Jacob’s setting up a pillar of stones is an example of a healthy spiritual practice. Jacob knows how fleeting these moments are in which we experience God’s love, in which we finally notice and feel the divine surrounding us. When Jacob notices that “the Lord is in this place,” he makes a permanent symbol to remind him of God’s love and connection. Jacob sets up a pillar of stone so that, every time he or his ancestors see the pillar, they can be reminded of – and maybe even relish – the close connection between heaven and earth, that we are immersed in a God who loves us completely, continually and unconditionally.
Like Jacob’s pillar at Bethel, the Sacred Heart of Jesus is a symbol that can remind devotees of the connection between the “outside” and the “inside,” that we are immersed in a God who loves us completely, continually and unconditionally. But before I get too far with the Sacred Heart, let’s circle back to the surprising Anglican context to which the Sacred Heart owes much of its devotion. I was shocked to discover this context…
Adjoining St. James’ palace in London is the Queen’s Chapel. Though today it is an Anglican church, the Queen’s Chapel was built in the early 17th century for Henrietta Maria of France, the Roman Catholic wife of Charles 1. (Charles 1 is the king after whom Charles St. on Beacon Hill is named, and after whom the Charles River is named.) The Queen’s Chapel was the first Roman church built in England since the time of the Reformation, and I believe the only one for about 100 years after that! The Chapel served Henrietta Maria, and then also the wife of her son, James II, Mary of Modena.
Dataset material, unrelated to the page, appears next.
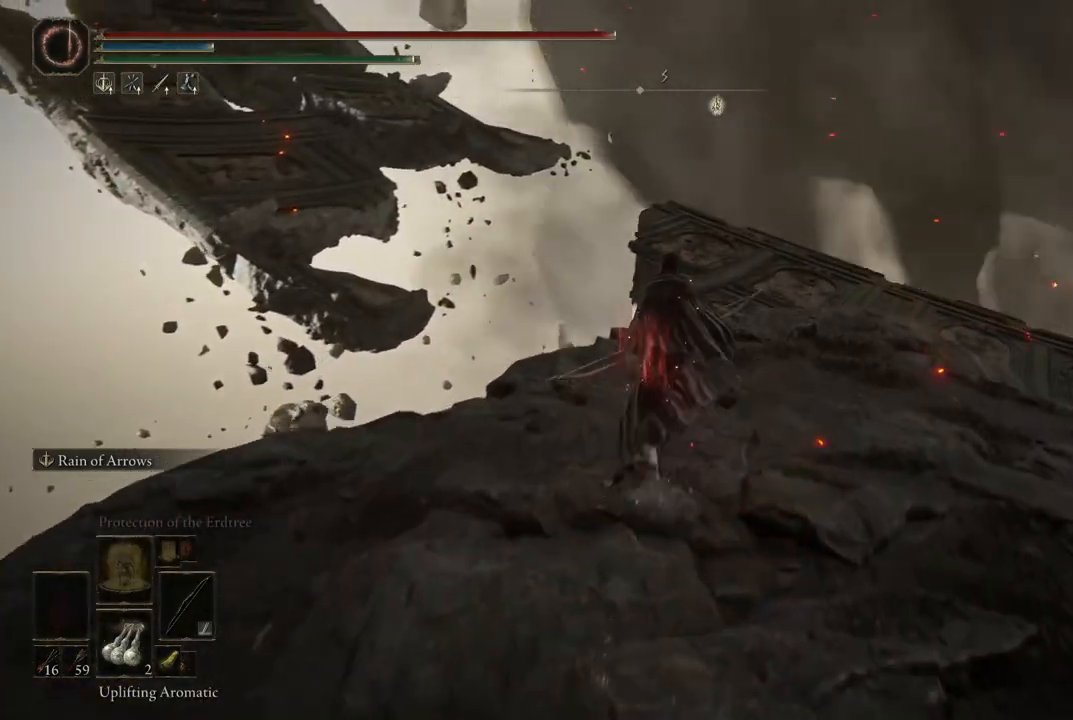
{"buttons": ["B"], "left_stick": "up", "right_stick": "center", "events": []}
The Chaplain to Mary of Modena was one Fr. Claude de la Colombiere, a Jesuit who promoted devotion to the Sacred Heart. It is through de la Colombiere that, in the midst of the household of the Supreme Governor of the Church of England, devotion to the Sacred Heart was given the energy and impetus it needed to grow… and to plant statues of the Sacred Heart in thousands of front yards and gardens across the United States. Perhaps you’ve seen them: Jesus stands pointing to – and sometimes holding – his heart, which is surrounded by thorns and topped with a flaming cross. The Sacred Heart is a symbol of God’s complete, continual and unconditional love, and it reminds me that this love is not only to be known in the head, but also felt in our core (our “coeur,” as the French say), and it is a symbol of the outside being connected to the inside, that we can notice and even relish God’s love that is always around and within us.
If the monarch and head of the Church of England was OK with having a devotion to the Sacred Heart in one of his chapels, maybe we can give ourselves permission to at least footnote it in our tradition…
We may or may not be might inclined to a devotion to the Sacred Heart of Jesus, but we live in a town that has a Sacred Heart Church, that has a Newton Country Day School of the Sacred Heart, that has statues in people’s gardens of Jesus pointing to or holding his Heart. I wonder if, when we drive by these institutions or statues, we might not let them remind us that “the Lord is in this place,” that we are immersed in a God who loves us completely, continually and unconditionally, and that it is possible for the outside to be connected to the inside, for us to know – and relish! – God’s intense love for each and every one of us.